By Tim Montgomerie
It appears to be 'Get Clegg Day' in the grid of Ed Miliband's leadership campaign.
With more evidence yesterday that brother David has the edge in the leadership race, the man who wrote the manifesto for Gordon Brown's 2010 campaign has blasted the Liberal Democrat leader in an open letter to LibDem members in The Guardian:
"[The Liberal Democrats] are a party of proud traditions: of Keynes, Lloyd George and Beveridge. But it is increasingly clear that these traditions are being abandoned by Clegg as he goes along with damaging cuts in public spending undermining economic growth, tax rises hitting the poorest hardest, and a clear threat to the universal welfare state. Our society is at risk of being reshaped in ways that will devastate the proud legacy of liberalism. We see a free market philosophy being applied to our schools, wasteful top-down reorganisation of our NHS, and the undermining of our green credentials with cuts to investment. At some point you have to conclude that this is not a mistake here or there, but part of a pattern. The pattern is of a leadership that has sold out and betrayed your traditions, including that of your recent leadership: Steel, Ashdown, Kennedy and Campbell."
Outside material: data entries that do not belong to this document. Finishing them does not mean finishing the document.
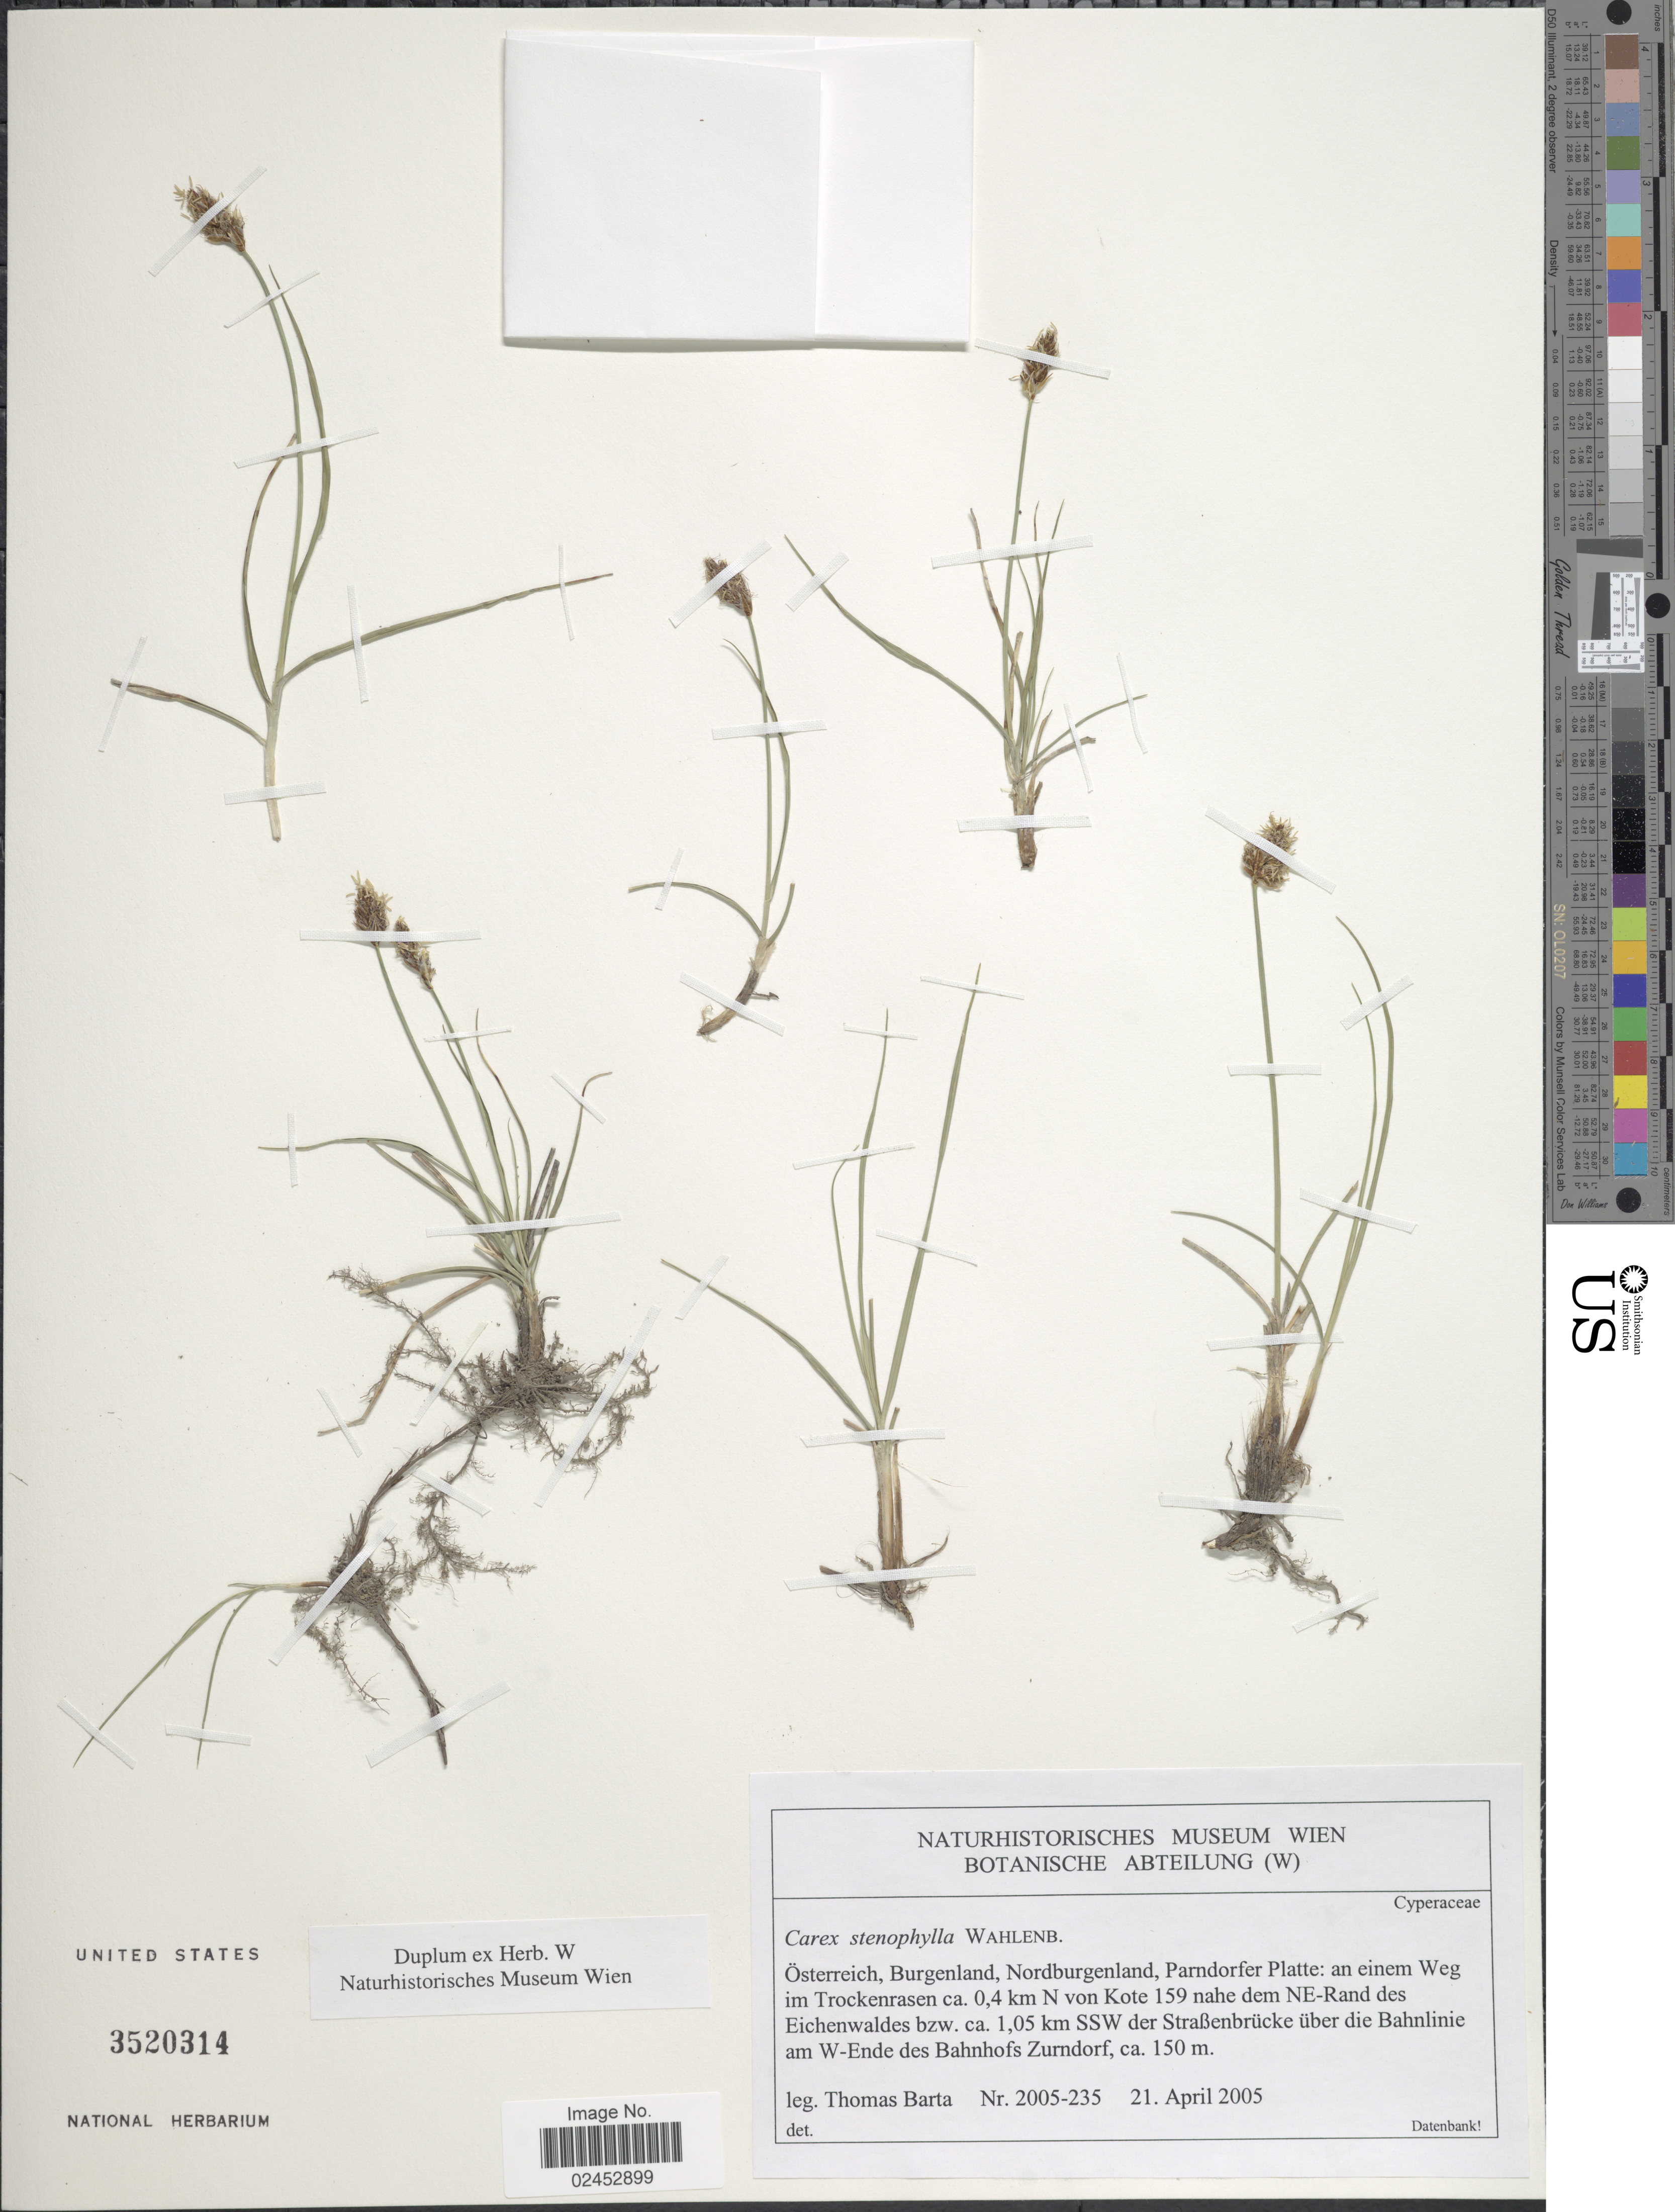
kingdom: Plantae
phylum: Tracheophyta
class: Liliopsida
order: Poales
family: Cyperaceae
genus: Carex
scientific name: Carex stenophylla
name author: Wahlenb.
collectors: T. Barta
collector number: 2005-235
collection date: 2005-04-21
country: Austria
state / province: Burgenland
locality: Österreich, Nordburgenland, Parndorfer Platte: an einem Weg im Trockenrasen ca. 0.4 km N von Kote 159 nahe dem NE-Rand des Eichenwaldes bzw. ca. 1.05 km SSW der Straßenbrucke die Bahnlinie am W-Ende des Bahnhofs Zurndorf.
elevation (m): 150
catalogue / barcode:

Ed Miliband argues that his newly-discovered support for a graduate tax, opposition to ID cards and his previously secret conclusion that the Iraq war was a "profound mistake" make him the ideal person to attract even more LibDem supporters away from the Coalition (YouGov again had Clegg's party at 12% overnight).
In The Telegraph Mary Riddell identifies Ed's Clegg-bashing and David Miliband's reluctance to do the same* as the most interesting faultline in the Labour leadership race:
"The Lib Dem question could be a game-changer. For the first time, Ed's attacking instincts and David's gloves-on restraint offer a simple choice both to friends and to the enemies who have caricatured them as Tweedledum and Tweedledumber."
The danger of this Clegg bashing is that, as in Aesop's fable, the huffing and puffing against Nick Clegg may actually push him closer to Cameron. The building of a sunnier alternative within the Labour fold for Liberal Democrats is probably more likely to destabilise the Coalition.
* I'm not sure it's as simple as that. David Miliband has, as Mary Riddell notes, called Clegg "the dumb waiter" and "dead parrot".